Bubungan Tinggi, sebuah rumah adat yang tidak hanya menjadi simbol arsitektur tradisional Banjar, tetapi juga menuturkan kisah panjang tentang kejayaan masa lalu dan kekuatan masyarakat Banjar dalam menjaga warisan budaya.
Jika kalian ingin merasakan napas sejarah dan budaya Banjar yang masih hidup hingga hari ini, berkunjunglah ke Desa Teluk Selong Ulu, sekitar 4 km dari kota Martapura, Kalimantan Selatan. Di sana, berdiri megah Rumah BanjarRumah ini dibangun pada tahun 1867 oleh H.M. Arif, seorang saudagar batu permata, dan istrinya Hj. Patimah. Kini rumah tersebut ditempati oleh Fauziah, keturunan keluarga mereka. Bangunan yang telah berusia lebih dari 130 tahun ini tetap mempertahankan keaslian bahan dan desainnya, meskipun sudah beberapa kali mengalami pemugaran, seperti penggantian atap, dinding, dan lantai. Namun, kekuatan konstruksi dan konsistensi para ahli waris dalam menjaga keaslian rumah ini menjadikannya salah satu representasi terbaik dari arsitektur Banjar yang bertahan hingga saat ini.

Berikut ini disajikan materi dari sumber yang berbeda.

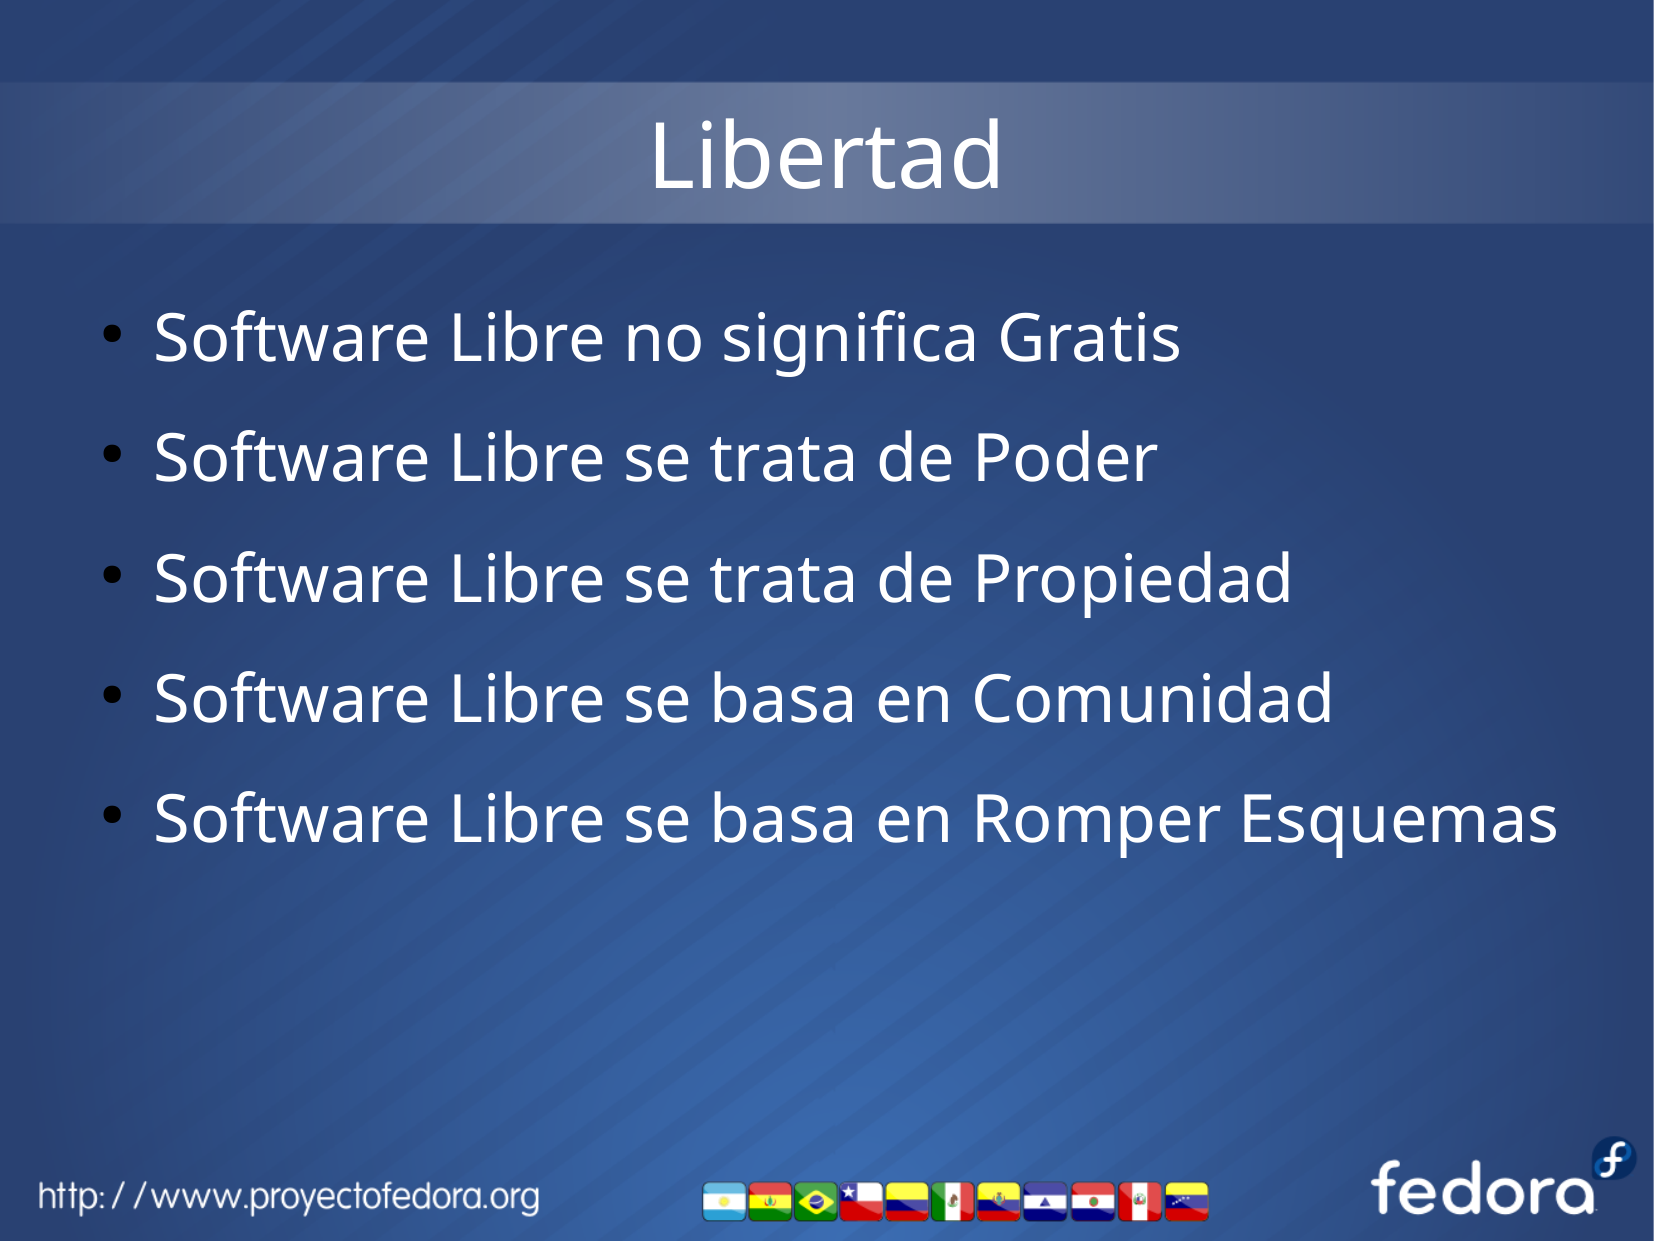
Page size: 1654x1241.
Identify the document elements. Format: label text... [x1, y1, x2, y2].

picture [0, 0, 1654, 1241]
title Libertad [82, 56, 1571, 250]
list Software Libre no significa Gratis Software Libre se trata de Poder Software Libre se trata de Propiedad Software Libre se basa en Comunidad Software Libre se basa en Romper Esquemas [82, 290, 1571, 1094]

Salah satu daya tarik utama dari Rumah Banjar di Teluk Selong adalah struktur atap bubungan tingginya yang menjulang. Atap ini tidak hanya sekadar estetika, tetapi juga mencerminkan strategi adaptasi masyarakat Banjar terhadap lingkungan rawa tropis. Bentuk atap yang tinggi serta jendela yang lebar dirancang untuk memaksimalkan sirkulasi udara dan pencahayaan alami, sehingga suasana di dalam rumah tetap sejuk dan nyaman. Ini adalah bentuk kecerdasan lokal yang menunjukkan bagaimana masyarakat Banjar memanfaatkan kearifan alam dalam kehidupan sehari-hari.

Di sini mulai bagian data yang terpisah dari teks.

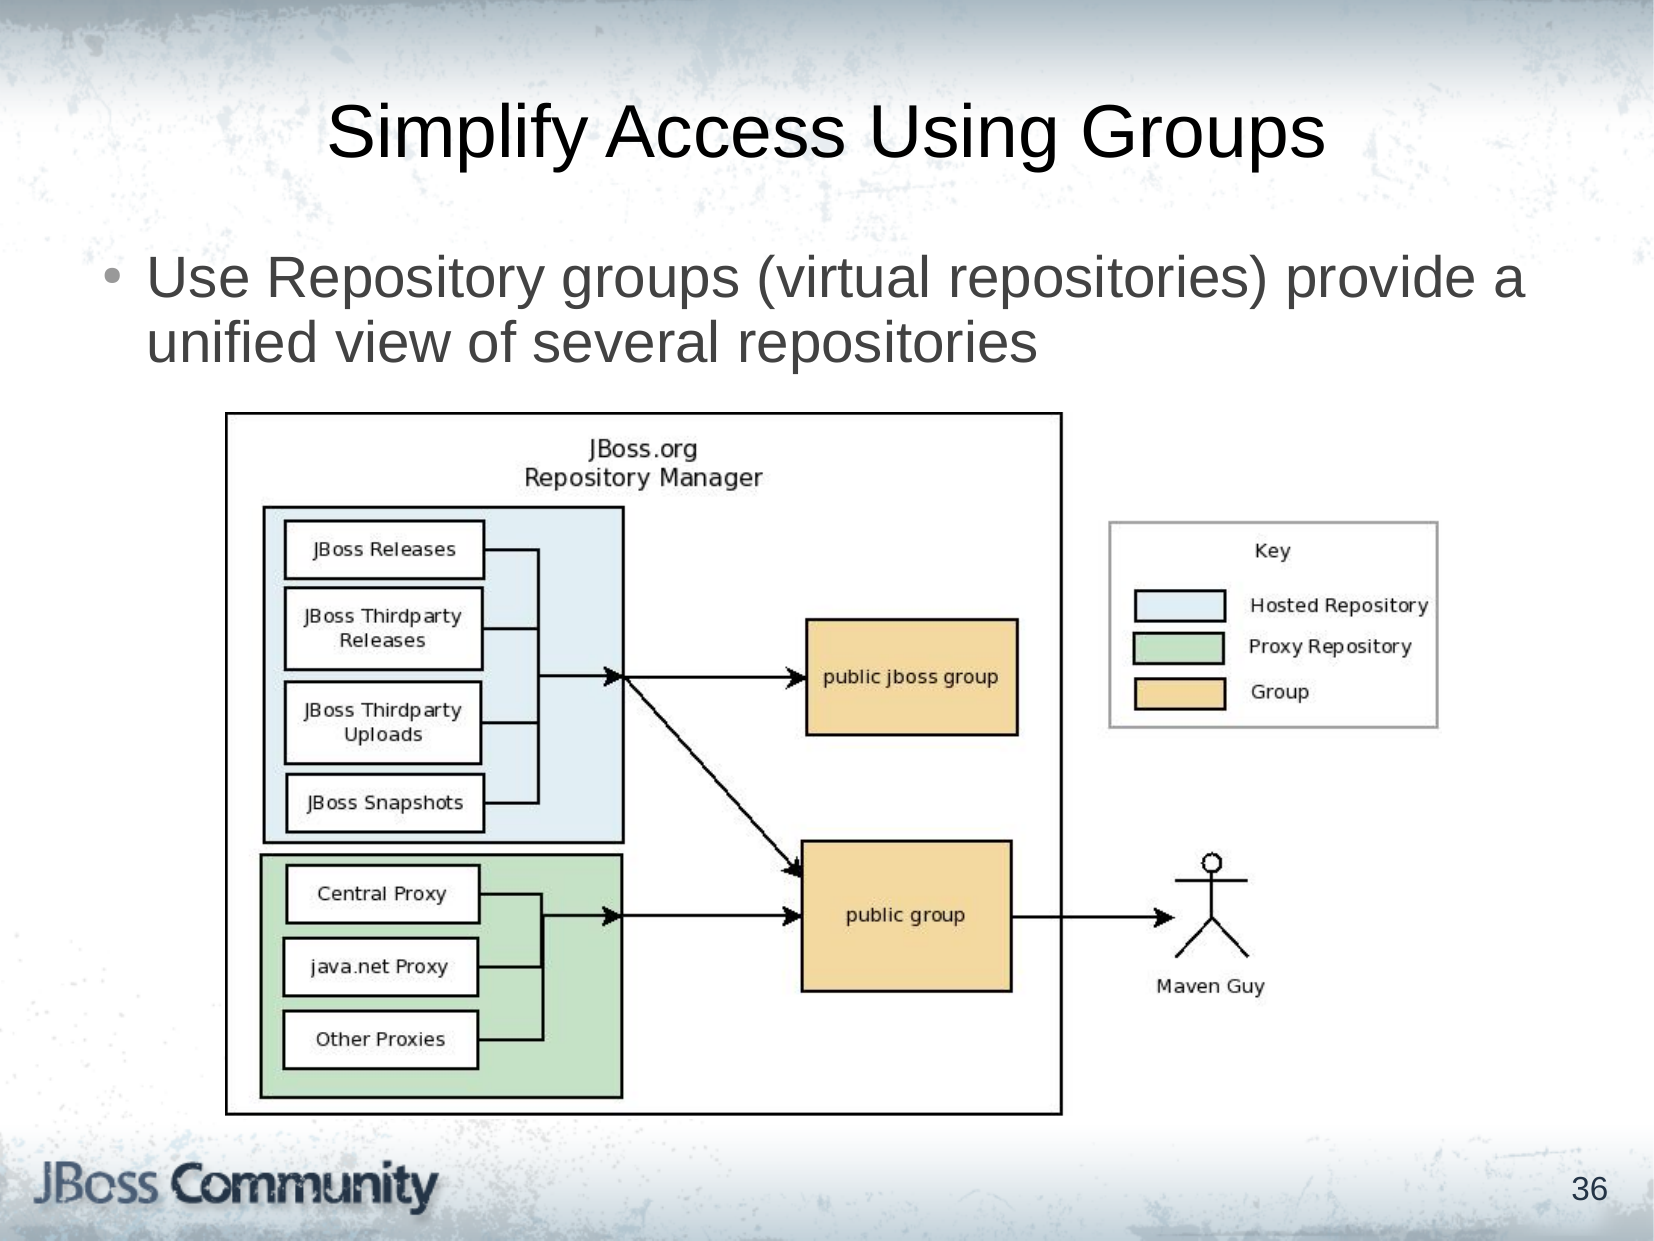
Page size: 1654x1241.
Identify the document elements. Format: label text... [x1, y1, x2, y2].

list Use Repository groups (virtual repositories) provide a unified view of several repositories [86, 244, 1576, 1039]
picture [0, 0, 1654, 1241]
title Simplify Access Using Groups [82, 37, 1571, 226]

Ketika memasuki rumah ini, kalian akan melihat organisasi ruang yang sangat khas. Bagian pertama yang akan kalian temui adalah palataran depan atau teras yang setengah terbuka, diikuti oleh ruang tamu, kemudian baanjung---ruang keluarga yang paling luas---dan akhirnya dapur yang terletak di bagian belakang dengan lantai yang lebih rendah dari ruang lainnya. Uniknya, rumah ini memiliki tujuh jenjang dari depan hingga dapur, menunjukkan kerumitan dan keindahan desain rumah Banjar. Bahkan jika beberapa bagian seperti panampik tangah dan panampik bawah dihilangkan, jumlah jenjang tetap ganjil---sesuatu yang dianggap memiliki filosofi penting dalam budaya Banjar.

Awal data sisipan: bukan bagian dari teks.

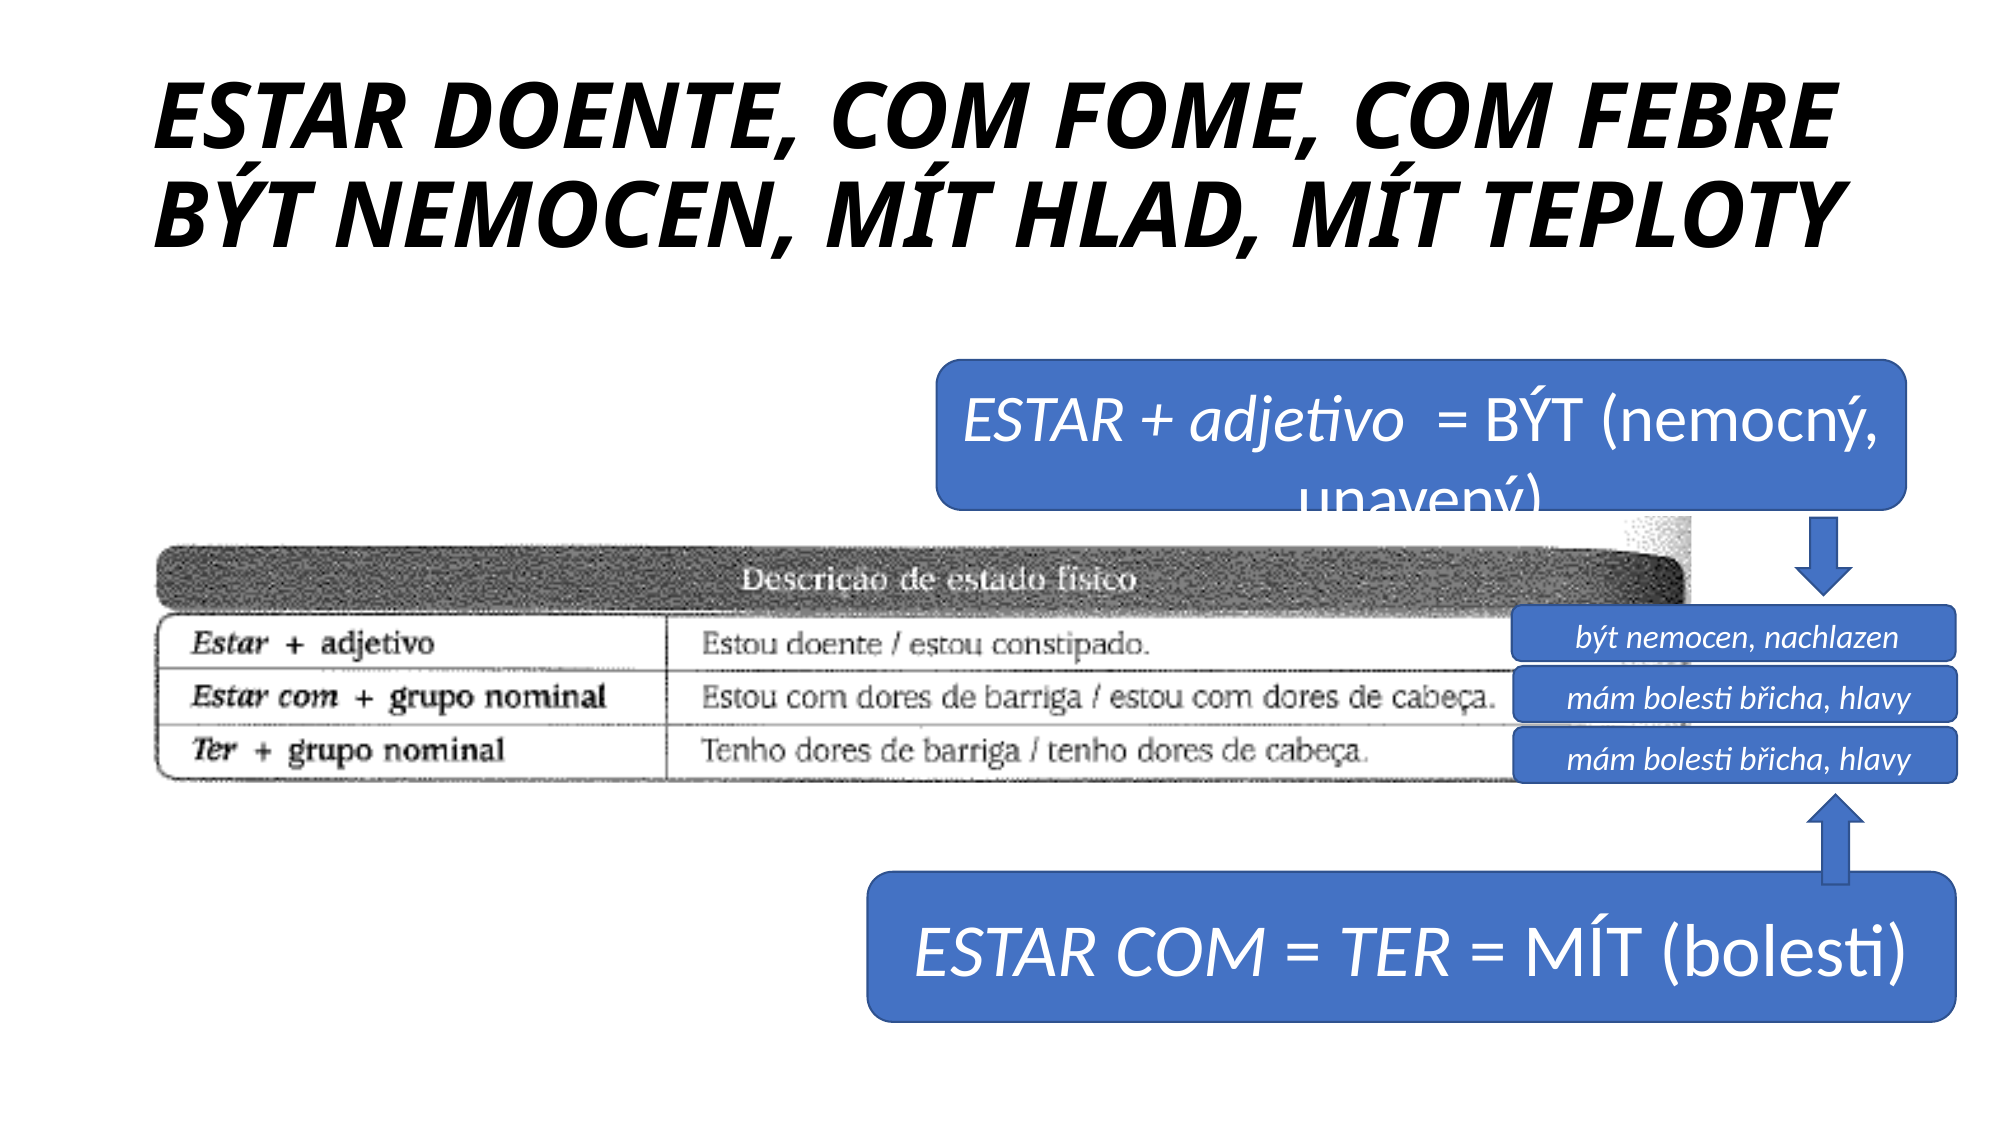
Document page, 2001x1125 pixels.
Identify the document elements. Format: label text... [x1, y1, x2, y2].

text_box [1808, 794, 1863, 885]
title ESTAR DOENTE, COM FOME, COM FEBRE BÝT NEMOCEN, MÍT HLAD, MÍT TEPLOTY [137, 59, 1863, 278]
picture [137, 516, 1692, 783]
text_box být nemocen, nachlazen [1511, 605, 1956, 662]
text_box ESTAR + adjetivo = BÝT (nemocný, unavený) [936, 359, 1907, 510]
text_box mám bolesti břicha, hlavy [1513, 726, 1958, 783]
text_box [1796, 517, 1851, 596]
text_box mám bolesti břicha, hlavy [1513, 666, 1958, 722]
text_box ESTAR COM = TER = MÍT (bolesti) [867, 871, 1956, 1022]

Tidak hanya struktur bangunan yang megah, tetapi juga ukiran-ukiran yang menghiasi setiap sudut rumah ini. Motif flora yang distilisasi dan kaligrafi Arab menghiasi pintu masuk dan tawing halat (dinding pembatas), menegaskan nilai religius yang dijunjung tinggi oleh masyarakat Banjar. Kaligrafi pada tawing halat berbunyi "Laa illa ha illallaah," sebuah bacaan tahlil yang bermakna tiada Tuhan selain Allah, menunjukkan betapa Islam mempengaruhi nilai-nilai estetika dan spiritual dari rumah ini. Menariknya, tidak ada motif hewan atau manusia yang diukir, sesuai dengan ajaran Islam yang melarang penggambaran makhluk hidup.
Keindahan arsitektur dan kekuatan filosofi dari Rumah Banjar di Teluk Selong ini tidak hanya mewakili masa kejayaan masyarakat Banjar, tetapi juga memperlihatkan betapa eratnya hubungan antara arsitektur dan komunitas. Setiap elemen rumah ini dirancang untuk mewakili harmoni antara manusia dan alam, antara spiritualitas dan estetika, serta antara masa lalu dan masa kini.
Meskipun telah beberapa kali dipugar karena usia yang sudah tua, Rumah Banjar ini tetap menjadi simbol kekuatan budaya Banjar yang terus dilestarikan oleh para ahli warisnya. Tidak heran jika rumah ini dianggap sebagai salah satu perwujudan terbaik dari arsitektur Banjar pada masa kejayaannya.
Jadi, jika kalian tertarik dengan sejarah, budaya, dan arsitektur tradisional Banjar, kunjungi Rumah Banjar di Teluk Selong. Di sana, kalian tidak hanya akan menyaksikan keindahan visual dari bangunan ini, tetapi juga akan merasakan perjalanan sejarah dan filosofi yang melekat dalam setiap sudut rumah tersebut.